Another of the questionable claims made about the web is that it will make advertising less effective by diminishing the influence of media-driven images in favor of person-to-person experience. In other words, consumers will consult the web for the true experiences of people like them instead of relying on the vague assurances that advertising provides. Once again, while it is certainly true that many people use the web to check peer recommendations, the idea that this will replace advertising is highly questionable.
Whether the web will make advertising less effective is an interesting proposition as it goes to the very essence of how advertising works, how ideas are distributed, and how our behaviors are shaped.
It is pretty clear that people substantially rely on others for their opinions. We believe all manner of nonsense we would never accept without the assurances of "experts," "spiritual leaders," and "political leaders." In the electronic age there also arrived a new and very powerful formulator of beliefs, called "the media."
"The media" is ostensibly just a vehicle by which ideas are distributed, but you would have to be a fool not to believe that media companies have gotten deeply into the business of formulating and spinning many of the ideas they trade in.

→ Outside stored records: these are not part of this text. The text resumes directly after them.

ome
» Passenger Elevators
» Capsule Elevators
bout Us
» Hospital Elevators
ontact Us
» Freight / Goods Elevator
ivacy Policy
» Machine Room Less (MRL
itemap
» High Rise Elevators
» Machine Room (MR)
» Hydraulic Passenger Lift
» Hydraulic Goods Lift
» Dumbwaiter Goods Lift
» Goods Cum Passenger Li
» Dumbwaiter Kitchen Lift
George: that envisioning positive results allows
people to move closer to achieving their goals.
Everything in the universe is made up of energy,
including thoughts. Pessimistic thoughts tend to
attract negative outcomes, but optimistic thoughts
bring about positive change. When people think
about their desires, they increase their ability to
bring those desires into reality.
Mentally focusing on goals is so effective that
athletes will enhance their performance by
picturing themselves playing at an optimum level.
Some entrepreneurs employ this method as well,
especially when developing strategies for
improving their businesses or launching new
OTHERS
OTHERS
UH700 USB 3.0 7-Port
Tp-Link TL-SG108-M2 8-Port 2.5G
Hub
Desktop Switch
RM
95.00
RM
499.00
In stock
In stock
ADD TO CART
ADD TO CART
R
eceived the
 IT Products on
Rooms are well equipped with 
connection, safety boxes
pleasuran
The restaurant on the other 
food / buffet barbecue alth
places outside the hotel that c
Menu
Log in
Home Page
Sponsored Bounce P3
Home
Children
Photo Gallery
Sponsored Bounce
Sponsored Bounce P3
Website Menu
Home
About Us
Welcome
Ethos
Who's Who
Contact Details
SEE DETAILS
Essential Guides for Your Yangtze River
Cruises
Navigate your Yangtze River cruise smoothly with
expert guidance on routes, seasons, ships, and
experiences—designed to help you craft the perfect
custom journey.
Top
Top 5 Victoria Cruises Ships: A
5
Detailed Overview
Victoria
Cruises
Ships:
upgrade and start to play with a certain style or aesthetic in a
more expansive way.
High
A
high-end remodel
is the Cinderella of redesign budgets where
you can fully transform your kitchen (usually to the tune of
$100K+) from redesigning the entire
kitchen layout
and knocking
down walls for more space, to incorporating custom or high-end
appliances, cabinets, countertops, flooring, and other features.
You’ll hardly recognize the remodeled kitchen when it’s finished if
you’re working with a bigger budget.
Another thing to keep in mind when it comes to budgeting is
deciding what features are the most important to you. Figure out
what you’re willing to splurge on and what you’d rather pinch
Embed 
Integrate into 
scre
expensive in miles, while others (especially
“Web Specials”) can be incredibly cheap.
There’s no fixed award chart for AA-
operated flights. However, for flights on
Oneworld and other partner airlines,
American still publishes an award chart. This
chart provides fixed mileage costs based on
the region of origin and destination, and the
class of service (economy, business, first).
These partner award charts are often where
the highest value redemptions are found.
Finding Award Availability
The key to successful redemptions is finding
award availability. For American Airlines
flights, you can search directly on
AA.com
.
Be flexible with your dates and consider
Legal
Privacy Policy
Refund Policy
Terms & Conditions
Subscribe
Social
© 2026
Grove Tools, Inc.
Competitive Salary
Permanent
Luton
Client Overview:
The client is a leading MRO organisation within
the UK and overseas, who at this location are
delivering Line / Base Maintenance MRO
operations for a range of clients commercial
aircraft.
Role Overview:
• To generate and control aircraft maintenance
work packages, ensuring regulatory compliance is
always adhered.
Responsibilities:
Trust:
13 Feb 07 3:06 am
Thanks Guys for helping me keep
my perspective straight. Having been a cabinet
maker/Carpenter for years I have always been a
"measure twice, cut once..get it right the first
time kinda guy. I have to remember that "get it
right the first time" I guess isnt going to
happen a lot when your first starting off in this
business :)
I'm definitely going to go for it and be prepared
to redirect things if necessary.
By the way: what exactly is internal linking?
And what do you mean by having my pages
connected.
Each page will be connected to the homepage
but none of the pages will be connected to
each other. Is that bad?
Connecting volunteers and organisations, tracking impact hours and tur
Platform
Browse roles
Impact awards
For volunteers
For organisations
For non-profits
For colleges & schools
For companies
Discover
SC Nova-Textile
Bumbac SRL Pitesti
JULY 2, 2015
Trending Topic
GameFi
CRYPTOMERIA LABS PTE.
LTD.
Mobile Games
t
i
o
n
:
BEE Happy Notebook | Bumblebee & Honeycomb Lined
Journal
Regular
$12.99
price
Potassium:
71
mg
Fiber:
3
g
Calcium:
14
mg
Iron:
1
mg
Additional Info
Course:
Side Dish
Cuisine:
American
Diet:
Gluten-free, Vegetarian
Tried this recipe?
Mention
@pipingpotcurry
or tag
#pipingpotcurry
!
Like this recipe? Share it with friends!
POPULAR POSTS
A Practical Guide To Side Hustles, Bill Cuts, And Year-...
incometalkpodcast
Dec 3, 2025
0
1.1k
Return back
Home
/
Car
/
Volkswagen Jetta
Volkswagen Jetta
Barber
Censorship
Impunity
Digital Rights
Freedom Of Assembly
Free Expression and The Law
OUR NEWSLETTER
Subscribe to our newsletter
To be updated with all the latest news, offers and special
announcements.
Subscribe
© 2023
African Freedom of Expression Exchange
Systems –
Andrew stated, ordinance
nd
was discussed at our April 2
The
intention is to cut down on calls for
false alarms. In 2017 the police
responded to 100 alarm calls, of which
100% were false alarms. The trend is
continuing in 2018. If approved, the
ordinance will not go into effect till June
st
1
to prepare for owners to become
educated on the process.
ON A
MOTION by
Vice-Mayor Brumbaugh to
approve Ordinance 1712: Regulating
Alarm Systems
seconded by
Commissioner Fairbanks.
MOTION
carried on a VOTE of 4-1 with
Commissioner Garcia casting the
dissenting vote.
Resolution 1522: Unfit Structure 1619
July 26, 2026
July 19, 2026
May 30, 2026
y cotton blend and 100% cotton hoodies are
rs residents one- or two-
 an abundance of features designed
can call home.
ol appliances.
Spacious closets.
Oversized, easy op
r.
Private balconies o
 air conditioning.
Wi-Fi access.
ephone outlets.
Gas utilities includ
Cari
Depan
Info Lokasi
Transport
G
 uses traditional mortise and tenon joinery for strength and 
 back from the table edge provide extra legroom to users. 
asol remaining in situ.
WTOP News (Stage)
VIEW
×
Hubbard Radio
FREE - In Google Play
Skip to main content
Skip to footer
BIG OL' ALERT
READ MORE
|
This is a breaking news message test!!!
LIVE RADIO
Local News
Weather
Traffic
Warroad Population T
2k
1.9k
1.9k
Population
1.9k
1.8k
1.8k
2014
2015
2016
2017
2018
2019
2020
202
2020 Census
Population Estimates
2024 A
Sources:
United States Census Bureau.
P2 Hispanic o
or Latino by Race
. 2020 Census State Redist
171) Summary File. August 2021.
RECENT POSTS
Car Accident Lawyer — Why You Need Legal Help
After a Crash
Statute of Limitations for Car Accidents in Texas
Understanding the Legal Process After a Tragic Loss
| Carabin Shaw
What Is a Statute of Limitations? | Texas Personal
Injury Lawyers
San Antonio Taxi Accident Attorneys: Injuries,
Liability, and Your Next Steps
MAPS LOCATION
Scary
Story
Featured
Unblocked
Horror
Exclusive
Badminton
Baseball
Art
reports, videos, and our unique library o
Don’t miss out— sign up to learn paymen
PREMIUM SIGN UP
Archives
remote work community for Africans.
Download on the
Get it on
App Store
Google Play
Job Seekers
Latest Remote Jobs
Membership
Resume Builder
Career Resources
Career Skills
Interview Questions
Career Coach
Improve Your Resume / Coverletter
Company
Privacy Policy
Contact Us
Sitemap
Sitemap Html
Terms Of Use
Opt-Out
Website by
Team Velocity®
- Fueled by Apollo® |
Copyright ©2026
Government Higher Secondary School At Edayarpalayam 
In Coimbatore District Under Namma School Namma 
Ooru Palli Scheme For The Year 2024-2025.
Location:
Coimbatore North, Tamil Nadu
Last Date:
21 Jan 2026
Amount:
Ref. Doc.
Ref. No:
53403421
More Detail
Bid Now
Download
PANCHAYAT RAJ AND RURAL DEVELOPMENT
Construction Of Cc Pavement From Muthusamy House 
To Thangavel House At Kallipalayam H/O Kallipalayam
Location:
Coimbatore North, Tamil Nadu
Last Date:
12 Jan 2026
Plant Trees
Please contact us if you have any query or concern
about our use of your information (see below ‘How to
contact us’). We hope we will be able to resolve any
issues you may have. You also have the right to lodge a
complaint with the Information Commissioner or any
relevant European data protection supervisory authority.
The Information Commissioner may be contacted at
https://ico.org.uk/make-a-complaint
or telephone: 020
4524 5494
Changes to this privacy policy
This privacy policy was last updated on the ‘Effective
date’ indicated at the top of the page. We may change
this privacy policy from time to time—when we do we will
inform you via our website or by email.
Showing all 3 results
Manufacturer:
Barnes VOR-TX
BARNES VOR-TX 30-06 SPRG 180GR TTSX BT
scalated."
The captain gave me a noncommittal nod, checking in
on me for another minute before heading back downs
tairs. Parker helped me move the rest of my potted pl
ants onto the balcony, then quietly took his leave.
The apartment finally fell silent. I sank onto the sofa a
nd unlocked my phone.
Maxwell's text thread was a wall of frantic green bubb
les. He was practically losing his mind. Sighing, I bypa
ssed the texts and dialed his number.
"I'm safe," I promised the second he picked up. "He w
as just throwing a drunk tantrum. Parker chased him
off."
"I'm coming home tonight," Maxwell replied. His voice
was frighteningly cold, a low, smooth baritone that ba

One of the huge advantages that large enterprises have over small ones is the money they have to influence us through the use and manipulation of media. It is hard to exaggerate the power that media distributed ideas have on our opinions, and even more importantly, on our behavior. It is also hard to exaggerate the lengths to which advertisers have been going, and will continue to go, to blur the line between media-delivered information and advertising.
Consequently, if the predictions that advertising will become a less pervasive force in our lives is true, then it must also be true that media-driven ideas will become less pervasive. This seems highly unlikely.
In fact, the amount of time people spend with media, particularly TV and the web, is nothing short of alarming. And as mobile devices become more prevalent the number of hours spent with media may actually surpass the number of waking hours (because of the ability to use more than one device at a time.)
And media is supposed to become less influential? I don't buy it.
The web notwithstanding, experts, spiritual leaders, politicians, and media will continue to fill us full of nonsense and we will continue to accept it.
Yes, there is a future for advertising.